Data listing:
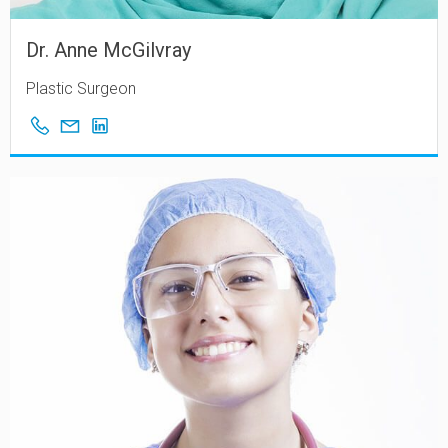
Dr. Anne McGilvray
Plastic Surgeon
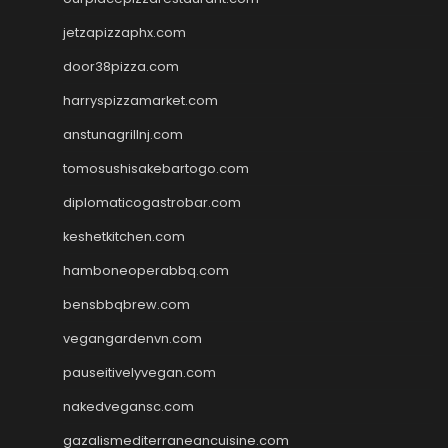
jetzapizzaphx.com
door38pizza.com
harryspizzamarket.com
anstunagrillnj.com
tomosushisakebartogo.com
diplomaticogastrobar.com
keshetkitchen.com
hamboneoperabbq.com
bensbbqbrew.com
vegangardenvn.com
pauseitivelyvegan.com
nakedvegansc.com
gazalismediterraneancuisine.com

Problem description: Rewrite these lines with "Plastic Surgeon" swapped for "Cosmetic Surgeon", changing nothing else. Leave the pictures out.

Exercise solution:
Dr. Anne McGilvray
Cosmetic Surgeon
jetzapizzaphx.com
door38pizza.com
harryspizzamarket.com
anstunagrillnj.com
tomosushisakebartogo.com
diplomaticogastrobar.com
keshetkitchen.com
hamboneoperabbq.com
bensbbqbrew.com
vegangardenvn.com
pauseitivelyvegan.com
nakedvegansc.com
gazalismediterraneancuisine.com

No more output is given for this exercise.